Additionally, even if they had not chosen a conservative “Christian” counselor, there is no way of knowing if Leelah simply would have expressed a different focus of anger and despair in the suicide note. There is a very high comorbidity between suicide and gender dysphoria. There are a great deal of potential reasons why that might be, but to nail one down in any particular case is very difficult. What we can say is to attack the parents for doing everything they knew to do to help their child is both unfair and counter-productive.
Thus we have the tragedy of Leelah.
There were no winners in this story, only losers. Importantly, there were no villains, only victims.

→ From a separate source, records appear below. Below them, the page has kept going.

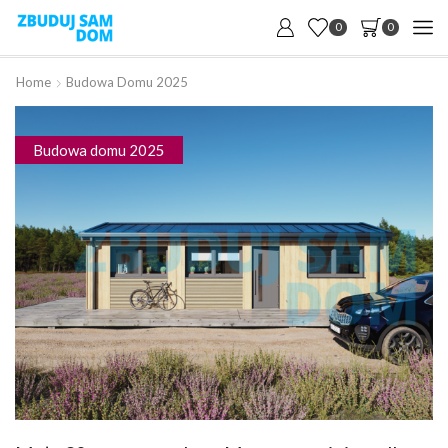
0
0
Home
Budowa Domu 2025
Budowa domu 2025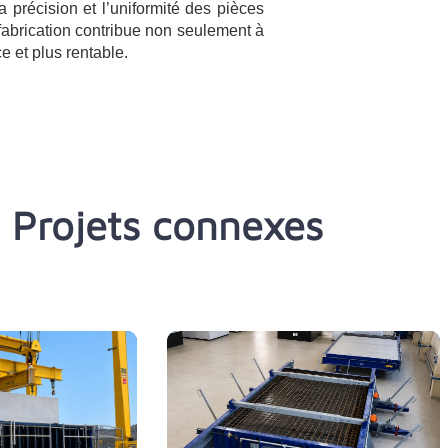
 précision et l’uniformité des pièces
fabrication contribue non seulement à
e et plus rentable.
Projets connexes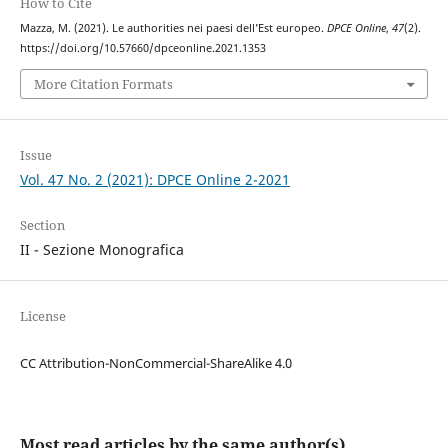
How to Cite
Mazza, M. (2021). Le authorities nei paesi dell’Est europeo.
DPCE Online
,
47
(2).
https://doi.org/10.57660/dpceonline.2021.1353
More Citation Formats
Issue
Vol. 47 No. 2 (2021): DPCE Online 2-2021
Section
II - Sezione Monografica
License
CC Attribution-NonCommercial-ShareAlike 4.0
Most read articles by the same author(s)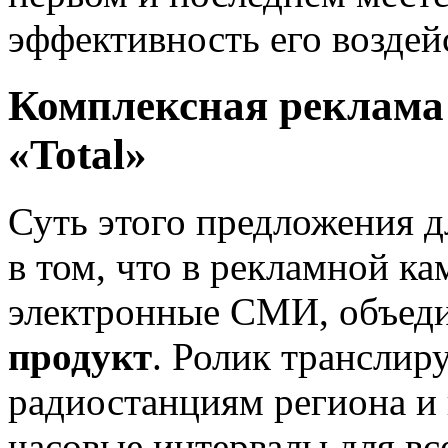
эффективность его воздей
Комплексная реклама 
«Total»
Суть этого предложения д
в том, что в рекламной к
электронные СМИ, объед
продукт
. Ролик транслир
радиостанциям региона и н
часовые интервалы для вс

The true “villain” isn’t a person, but a sex-negative ideology that is amorphous and is much more difficult to attack. The creation of specific villains does nothing to help this family or others who suffer from depression and/or gender dysphoria but is the work of charlatans who seek to use this tragedy for their own ends.
We who seek to make a better, more sex-positive world, must not fall prey to the desire to punish those who are harmed by sex-negativity. If those of us who are committed to a sex-positive world are not going to set the example, then who will?